Dr. Bogoch says it is not just Ontario and Quebec that could benefit from more doses, but parts of Manitoba, Alberta and Saskatchewan are also seeing higher cases of COVID-19.

"There's not always going to be medical and epidemiologic opinions that go into this, there's probably going to be some degree of political opinions that go into these decisions and this is what we've got, so this is what we’ll do," said Dr. Bogoch.

Ottawa critical care and palliative care doctor Dr. Kwadwo Kyeremanteng suggests hard hit areas should be given priority right now.

"We try and be equal and give equal distribution based on population," said Dr. Kyeremanteng on Sunday. "But if the need is not there, really we should be focusing on areas that are of need to help salvage life and spread."

Last Thursday, the military general in charge of Canada's national COVID-19 vaccine rollout said the federal government is not considering moving vaccine doses from regions with low levels of COVID-19 to places with higher levels.

"I think it would be counterproductive to do that in the midst of your immunization plan at every location," said Maj.-Gen. Dany Fortin. "What we could anticipate being prepared to do is adjust based on per capita distribution at locations that require the most future shipments long enough out for provinces to plan accordingly. But, we do not have plans to do so at this time."

Deputy Chief Public Health Officer Dr. Howard Njoo said federal officials are speaking with their counterparts in each province to discuss the emergence of new COVID-19 variants and vaccines.

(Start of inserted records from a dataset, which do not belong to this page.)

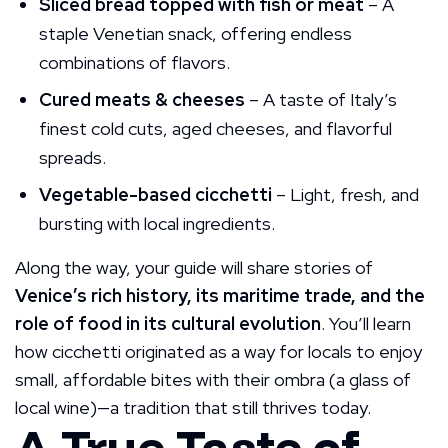
Sliced bread topped with fish or meat
– A
staple Venetian snack, offering endless
combinations of flavors.
Cured meats & cheeses
– A taste of Italy’s
finest cold cuts, aged cheeses, and flavorful
spreads.
Vegetable-based cicchetti
– Light, fresh, and
bursting with local ingredients.
Along the way, your guide will share stories of
Venice’s rich history, its maritime trade, and the
role of food in its cultural evolution
. You’ll learn
how cicchetti originated as a way for locals to enjoy
small, affordable bites with their ombra (a glass of
local wine)—a tradition that still thrives today.
A True Taste of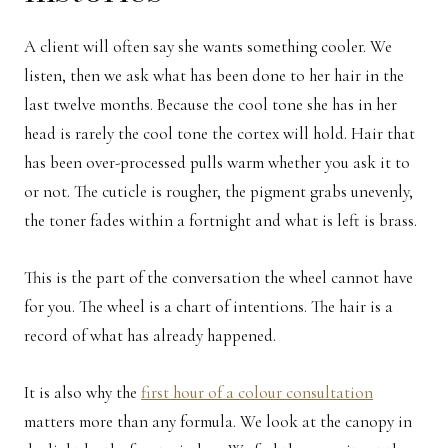
A client will often say she wants something cooler. We
listen, then we ask what has been done to her hair in the
last twelve months. Because the cool tone she has in her
head is rarely the cool tone the cortex will hold. Hair that
has been over-processed pulls warm whether you ask it to
or not. The cuticle is rougher, the pigment grabs unevenly,
the toner fades within a fortnight and what is left is brass.
This is the part of the conversation the wheel cannot have
for you. The wheel is a chart of intentions. The hair is a
record of what has already happened.
It is also why the
first hour of a colour consultation
matters more than any formula. We look at the canopy in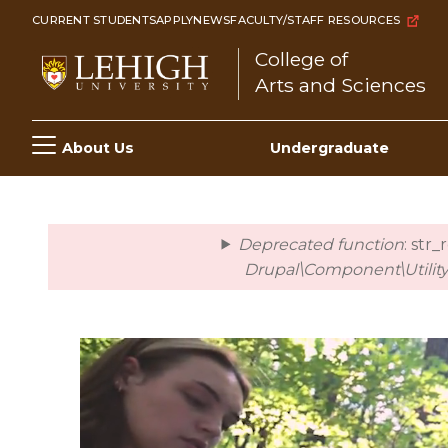
Skip
CURRENT STUDENTS
APPLY
NEWS
FACULTY/STAFF RESOURCES
to
College of
main
Arts and Sciences
content
Main
About Us
Undergraduate
navigation
Deprecated function
: str
error
Drupal\Component\Utility\
Video
file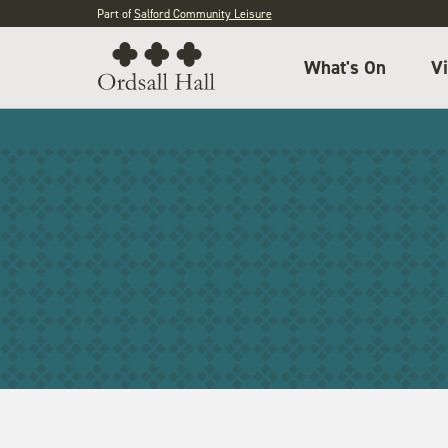
Part of
Salford Community Leisure
What's On
Vi
IPN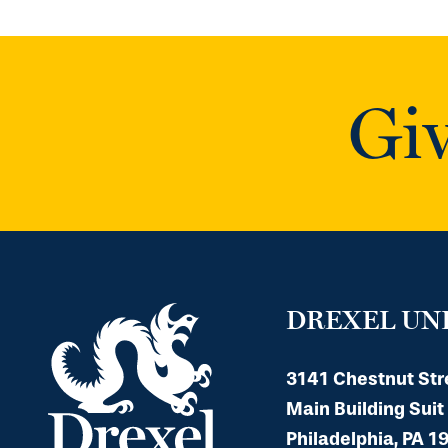
Giv
DREXEL UN
3141 Chestnut Str
Main Building Suit
Philadelphia, PA 1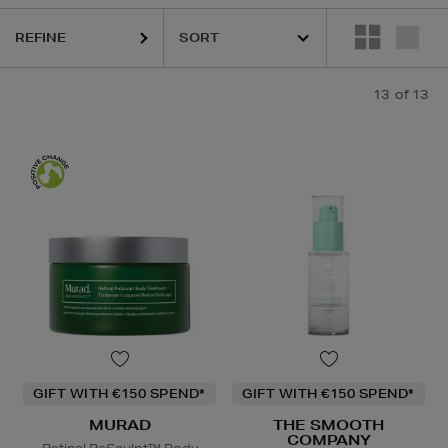
REFINE
13
of 13
GIFT WITH €150 SPEND*
GIFT WITH €150 SPEND*
MURAD
THE SMOOTH
COMPANY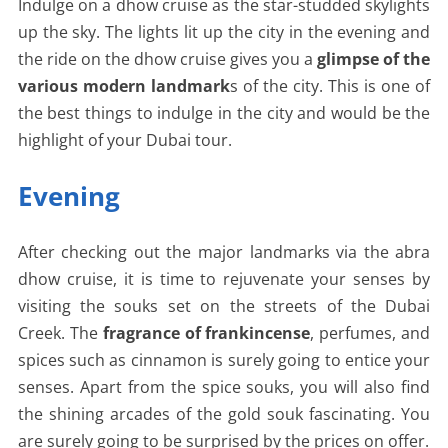
Indulge on a dhow cruise as the star-studded skylights
up the sky. The lights lit up the city in the evening and
the ride on the dhow cruise gives you a
glimpse of the
various modern landmark
s of the city. This is one of
the best things to indulge in the city and would be the
highlight of your Dubai tour.
Evening
After checking out the major landmarks via the abra
dhow cruise, it is time to rejuvenate your senses by
visiting the souks set on the streets of the Dubai
Creek. The
fragrance of frankincense
, perfumes, and
spices such as cinnamon is surely going to entice your
senses. Apart from the spice souks, you will also find
the shining arcades of the gold souk fascinating. You
are surely going to be surprised by the prices on offer.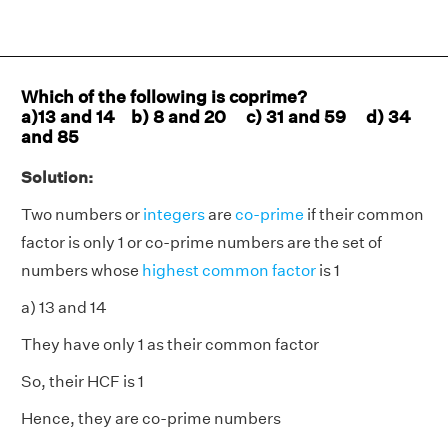
Which of the following is coprime?
a)13 and 14 b) 8 and 20 c) 31 and 59 d) 34
and 85
Solution:
Two numbers or
integers
are
co-prime
if their common
factor is only 1 or co-prime numbers are the set of
numbers whose
highest common factor
is 1
a) 13 and 14
They have only 1 as their common factor
So, their HCF is 1
Hence, they are co-prime numbers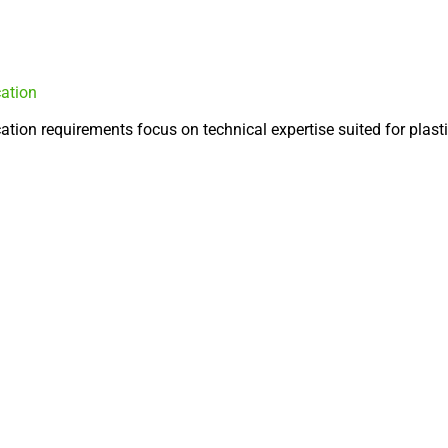
cation
tion requirements focus on technical expertise suited for plasti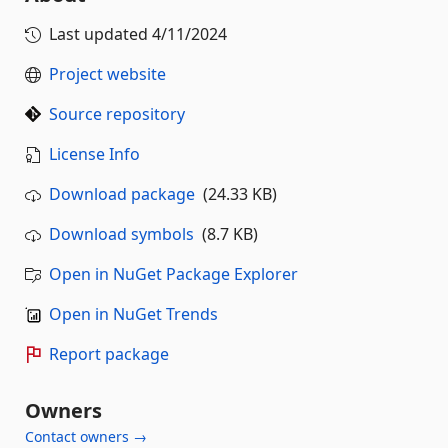
Last updated
4/11/2024
Project website
Source repository
License Info
Download package
(24.33 KB)
Download symbols
(8.7 KB)
Open in NuGet Package Explorer
Open in NuGet Trends
Report package
Owners
Contact owners →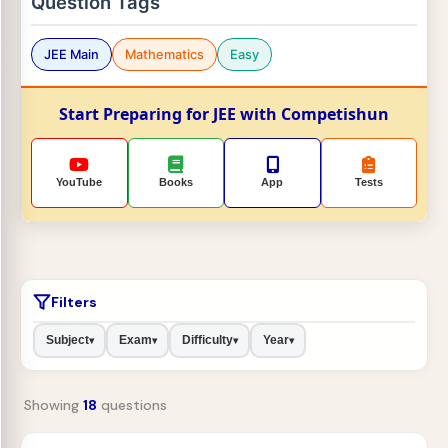
Question Tags
JEE Main
Mathematics
Easy
Start Preparing for JEE with Competishun
YouTube
Books
App
Tests
Filters
Subject
Exam
Difficulty
Year
▾
▾
▾
▾
Showing
18
questions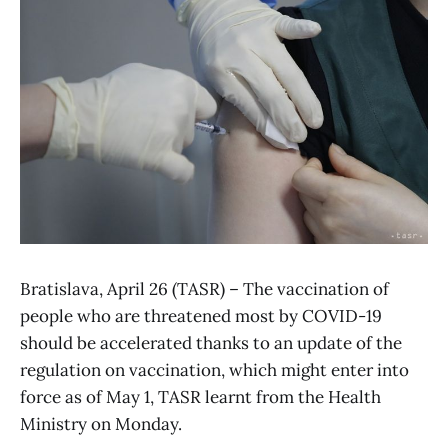
Bratislava, April 26 (TASR) – The vaccination of
people who are threatened most by COVID-19
should be accelerated thanks to an update of the
regulation on vaccination, which might enter into
force as of May 1, TASR learnt from the Health
Ministry on Monday.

Maj.-Gen. Fortin added it's "more appropriate to push as many vaccines forward as possible for Canadians to receive this to be immunized as rapidly as possible."

In Ottawa on Sunday, residents believed COVID-19 vaccines should go where they are needed more.

"I think it’s reasonable to give it to the provinces that need it the most. We’re in an emergency situation and we need cooperation," said one resident.

"While we’re short of vaccines, to me the approach should be where it’s needed most," said another resident.